A young pharmaceutical scientist, Vincent Luscombe, who is a New Zealander of Tongan descent, has won a full post graduate Clarendon Scholarship to the prestigious Oxford University in England, where he is undertaking a DPhil in Molecular Cell Biology in Health and Disease.
Clarendon Scholarships are awarded on the basis of outstanding academic merit and potential. They are highly competitive for graduate students from all around the world. Vincent, who is the only New Zealander to be accepted for a PhD Clarendon scholarship this year, will be fully funded for four years, based at Somerville College.

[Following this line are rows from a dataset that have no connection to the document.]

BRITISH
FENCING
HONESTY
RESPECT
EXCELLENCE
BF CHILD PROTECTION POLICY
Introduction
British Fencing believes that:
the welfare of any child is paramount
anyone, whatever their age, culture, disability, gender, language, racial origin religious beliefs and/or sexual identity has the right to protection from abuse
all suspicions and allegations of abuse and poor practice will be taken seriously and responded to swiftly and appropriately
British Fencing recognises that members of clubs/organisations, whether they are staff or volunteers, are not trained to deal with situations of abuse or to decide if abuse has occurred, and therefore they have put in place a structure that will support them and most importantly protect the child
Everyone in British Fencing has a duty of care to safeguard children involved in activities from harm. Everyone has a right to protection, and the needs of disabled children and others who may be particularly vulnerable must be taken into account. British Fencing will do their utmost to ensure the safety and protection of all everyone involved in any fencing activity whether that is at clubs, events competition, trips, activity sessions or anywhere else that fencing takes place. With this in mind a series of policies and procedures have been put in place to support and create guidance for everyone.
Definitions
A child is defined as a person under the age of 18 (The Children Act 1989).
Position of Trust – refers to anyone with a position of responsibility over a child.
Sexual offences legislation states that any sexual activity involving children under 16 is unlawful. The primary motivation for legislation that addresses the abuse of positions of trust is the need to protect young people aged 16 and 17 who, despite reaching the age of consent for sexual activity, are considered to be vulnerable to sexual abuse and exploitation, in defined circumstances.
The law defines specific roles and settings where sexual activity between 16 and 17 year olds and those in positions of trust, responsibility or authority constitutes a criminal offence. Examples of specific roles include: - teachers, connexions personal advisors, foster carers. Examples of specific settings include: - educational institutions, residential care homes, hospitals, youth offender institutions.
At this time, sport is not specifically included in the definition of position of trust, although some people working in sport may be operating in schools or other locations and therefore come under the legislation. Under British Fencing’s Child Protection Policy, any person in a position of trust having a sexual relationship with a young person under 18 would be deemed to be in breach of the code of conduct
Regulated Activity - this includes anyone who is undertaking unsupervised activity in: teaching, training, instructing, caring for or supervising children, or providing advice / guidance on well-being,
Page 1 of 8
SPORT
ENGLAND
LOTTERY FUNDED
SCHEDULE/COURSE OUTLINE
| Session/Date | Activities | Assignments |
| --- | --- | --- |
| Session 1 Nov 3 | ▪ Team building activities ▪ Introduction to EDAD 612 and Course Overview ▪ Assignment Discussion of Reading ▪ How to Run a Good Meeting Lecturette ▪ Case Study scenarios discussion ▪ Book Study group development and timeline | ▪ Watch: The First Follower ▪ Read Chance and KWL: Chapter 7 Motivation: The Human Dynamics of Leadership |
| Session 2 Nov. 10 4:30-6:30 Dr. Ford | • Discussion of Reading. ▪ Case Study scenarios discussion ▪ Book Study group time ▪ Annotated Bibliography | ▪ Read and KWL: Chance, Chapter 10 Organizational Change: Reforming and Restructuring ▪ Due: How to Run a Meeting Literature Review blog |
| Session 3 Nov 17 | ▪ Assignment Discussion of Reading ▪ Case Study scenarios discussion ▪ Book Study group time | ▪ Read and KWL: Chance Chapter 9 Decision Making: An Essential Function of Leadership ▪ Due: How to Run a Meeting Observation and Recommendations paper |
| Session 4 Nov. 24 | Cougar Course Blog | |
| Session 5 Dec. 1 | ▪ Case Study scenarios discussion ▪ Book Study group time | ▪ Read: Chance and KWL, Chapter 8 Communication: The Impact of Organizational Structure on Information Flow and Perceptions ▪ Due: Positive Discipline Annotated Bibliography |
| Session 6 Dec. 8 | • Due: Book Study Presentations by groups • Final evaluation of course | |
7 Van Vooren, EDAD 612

Vincent said it was a great honour and he felt very humble to receive this privilege.
He is the son of John and Litia (nee Va‘emolo) Luscombe, of Albany in Auckland. His mother's family came from Falaleu, Vava'u.
Medical research
Vincent graduated from Auckland University with 1st class Honours in Pharmacology. He has a career in pharmaceutical science, doing research to create, develop and test new medications.
For the last three years he has worked in the United States at Vanderbilt University in Nashville, Tennessee, which has a Neuro Science laboratory, involved in drug research looking for cures for Alzheimer’s disease.
At Oxford, Vincent will be studying Molecular Cell Biology in Health and Disease at the Sir William Dunn School of Pathology, in a laboratory looking at acute vascular inflammation. More specifically, the laboratory is studying a family of inflammatory mediators during chronic inflammation and the role these play in disease processes occurring in arteries causing angina, heart attacks and strokes.
In his early years, Vincent studied under an International Baccalaureate educational system at Kristin School in Auckland, New Zealand, and also at his primary school in Zug, Switzerland, where his parents were working at the time.
In his spare time, Vincent is a Water Polo coach, and has represented New Zealand in this sport.